Striedinger made people sit up and take note when he claimed that teacher testing would not be a problem for the military, but that wide population testing by the military alone was not feasible because “the military would not they are destined to be mobilized. ” Figures from Slovakia show how slow and laborious mass testing is. More than 3.6 million people were screened there in the first round. The country has 5.5 million inhabitants, all young people from 10 to 65 years old were called to take the tests. Striedinger explained that 40,000 people were deployed to prosecute him, including 10,000 soldiers and 10,000 policemen.
There was no electronic pre-registration in Slovakia and people waited on the site for their results, resulting in long lines, Striedinger said. People in Austria want to avoid such accumulation and are therefore highly dependent on digitization. An outside company develops its own program that takes care of everything from registration to booking an appointment and the outcome. According to the Major General, the first series of tests carried out by kindergarten teachers and teachers and the police between December 5 and 8 does not pose a personnel or logistics problem.
For the mass test of the entire population, which should take place before Christmas, things look different again.
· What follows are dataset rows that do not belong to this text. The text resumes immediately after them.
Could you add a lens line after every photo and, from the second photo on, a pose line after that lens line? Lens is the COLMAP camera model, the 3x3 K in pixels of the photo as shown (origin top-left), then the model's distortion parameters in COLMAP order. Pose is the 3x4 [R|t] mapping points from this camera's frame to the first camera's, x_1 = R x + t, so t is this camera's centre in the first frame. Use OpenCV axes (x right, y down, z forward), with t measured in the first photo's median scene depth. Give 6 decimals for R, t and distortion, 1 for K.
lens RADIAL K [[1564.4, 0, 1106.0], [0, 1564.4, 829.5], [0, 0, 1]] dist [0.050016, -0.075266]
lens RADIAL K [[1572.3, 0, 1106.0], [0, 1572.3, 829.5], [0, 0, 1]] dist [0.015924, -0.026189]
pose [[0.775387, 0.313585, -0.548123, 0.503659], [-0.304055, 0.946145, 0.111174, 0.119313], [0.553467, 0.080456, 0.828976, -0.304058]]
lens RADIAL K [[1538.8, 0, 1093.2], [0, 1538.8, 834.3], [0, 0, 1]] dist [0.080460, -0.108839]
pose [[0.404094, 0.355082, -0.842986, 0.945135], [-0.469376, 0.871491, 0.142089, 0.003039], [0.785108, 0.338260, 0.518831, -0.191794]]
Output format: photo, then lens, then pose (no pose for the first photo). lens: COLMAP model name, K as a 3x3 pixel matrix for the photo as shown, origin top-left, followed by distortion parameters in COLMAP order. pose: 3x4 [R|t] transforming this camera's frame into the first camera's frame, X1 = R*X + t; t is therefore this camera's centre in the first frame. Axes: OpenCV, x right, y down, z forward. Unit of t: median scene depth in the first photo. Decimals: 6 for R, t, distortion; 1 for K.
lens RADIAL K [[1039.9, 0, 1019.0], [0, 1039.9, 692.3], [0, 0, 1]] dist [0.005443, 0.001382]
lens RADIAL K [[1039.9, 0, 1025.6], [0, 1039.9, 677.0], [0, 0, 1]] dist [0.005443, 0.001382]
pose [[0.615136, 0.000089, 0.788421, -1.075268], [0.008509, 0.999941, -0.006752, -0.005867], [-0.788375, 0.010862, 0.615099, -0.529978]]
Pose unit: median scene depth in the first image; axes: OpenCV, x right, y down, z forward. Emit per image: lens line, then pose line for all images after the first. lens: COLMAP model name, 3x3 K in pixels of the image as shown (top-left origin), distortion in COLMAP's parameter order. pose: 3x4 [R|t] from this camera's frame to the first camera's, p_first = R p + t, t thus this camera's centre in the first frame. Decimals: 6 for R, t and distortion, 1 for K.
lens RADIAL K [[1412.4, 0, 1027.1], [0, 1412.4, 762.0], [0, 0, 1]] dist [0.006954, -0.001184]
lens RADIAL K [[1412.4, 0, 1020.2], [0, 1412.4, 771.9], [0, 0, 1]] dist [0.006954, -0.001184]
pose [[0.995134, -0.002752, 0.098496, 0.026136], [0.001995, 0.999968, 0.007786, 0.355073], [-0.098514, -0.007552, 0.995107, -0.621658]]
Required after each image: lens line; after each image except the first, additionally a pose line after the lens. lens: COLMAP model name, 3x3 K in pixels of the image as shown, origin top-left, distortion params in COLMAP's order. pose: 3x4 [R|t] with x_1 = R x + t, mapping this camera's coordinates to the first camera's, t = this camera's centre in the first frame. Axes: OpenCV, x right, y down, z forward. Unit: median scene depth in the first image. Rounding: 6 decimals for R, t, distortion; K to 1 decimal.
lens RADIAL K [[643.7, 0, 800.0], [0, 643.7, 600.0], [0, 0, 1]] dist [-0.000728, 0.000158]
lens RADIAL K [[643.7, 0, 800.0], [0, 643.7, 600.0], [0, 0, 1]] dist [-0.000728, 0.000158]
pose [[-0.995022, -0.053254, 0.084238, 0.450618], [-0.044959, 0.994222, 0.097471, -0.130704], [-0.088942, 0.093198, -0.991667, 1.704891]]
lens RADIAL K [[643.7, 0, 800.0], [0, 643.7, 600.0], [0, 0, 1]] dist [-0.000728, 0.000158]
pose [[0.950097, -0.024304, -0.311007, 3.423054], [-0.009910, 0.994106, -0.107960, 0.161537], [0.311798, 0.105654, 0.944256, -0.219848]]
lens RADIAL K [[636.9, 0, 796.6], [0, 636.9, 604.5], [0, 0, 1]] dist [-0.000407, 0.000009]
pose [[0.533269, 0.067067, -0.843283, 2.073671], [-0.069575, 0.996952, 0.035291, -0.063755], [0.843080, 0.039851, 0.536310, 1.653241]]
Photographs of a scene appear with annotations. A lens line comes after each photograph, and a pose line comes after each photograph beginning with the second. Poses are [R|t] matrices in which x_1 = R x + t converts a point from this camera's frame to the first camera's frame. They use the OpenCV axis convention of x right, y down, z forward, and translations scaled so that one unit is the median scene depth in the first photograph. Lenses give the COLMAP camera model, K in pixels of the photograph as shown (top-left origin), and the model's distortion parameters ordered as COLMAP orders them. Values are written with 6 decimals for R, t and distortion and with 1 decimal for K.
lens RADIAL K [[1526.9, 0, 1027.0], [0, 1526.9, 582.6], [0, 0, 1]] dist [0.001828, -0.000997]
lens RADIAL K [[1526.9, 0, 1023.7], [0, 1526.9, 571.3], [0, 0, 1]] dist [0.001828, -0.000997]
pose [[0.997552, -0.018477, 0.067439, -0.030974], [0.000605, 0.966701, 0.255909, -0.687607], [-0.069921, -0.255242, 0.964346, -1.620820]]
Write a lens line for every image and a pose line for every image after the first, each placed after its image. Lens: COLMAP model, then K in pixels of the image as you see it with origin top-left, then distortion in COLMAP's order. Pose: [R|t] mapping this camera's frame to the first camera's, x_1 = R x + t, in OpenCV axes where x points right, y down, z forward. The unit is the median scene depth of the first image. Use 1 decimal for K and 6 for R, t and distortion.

An implementation like the one planned for the teachers “won’t work that way” for the masses. “We will not be able to achieve that because we do not plan to mobilize the armed forces.” So these tests would be done much more at the community and city level, according to Striediger. One possibility, as in Slovakia, is to rely on electoral groups.
Peter Bußjäger, professor at the Institute of Public Law, Political Science and Administration at the University of Innsbruck, emphasizes that the armed forces should not be in charge of mass testing. That is in the government document, in which it is said that the organizational and logistical handling of the massive tests falls on the armed forces, formulated “very vaguely.” “The armed forces have to support the authorities and not the authorities the armed forces.”
In South Tyrol, 300,000 people were tested over three days, shocking authorities at the massive fever. Community-level capacities were used to conduct the test. The infrastructure was determined by the municipalities, based on the requirements of the civil protection association. The test was carried out by medical personnel (Red Cross, White Cross). Fire brigades provided additional support, especially in rural areas.
A total of nearly 1,000 medical personnel, 700 administration personnel, 900 firefighters and other support personnel were deployed, Striedinger said. One was also surprised by the small number (one percent) of positive tests. You have calculated with five percent. Those who tested positive were immediately sent to ten days of isolation. The antigen test results were not verified by a PCR test because the antigen test was found to be sufficiently safe. In Austria, an immediate PCR test is provided for at least the first series of tests in case of a positive antigen test.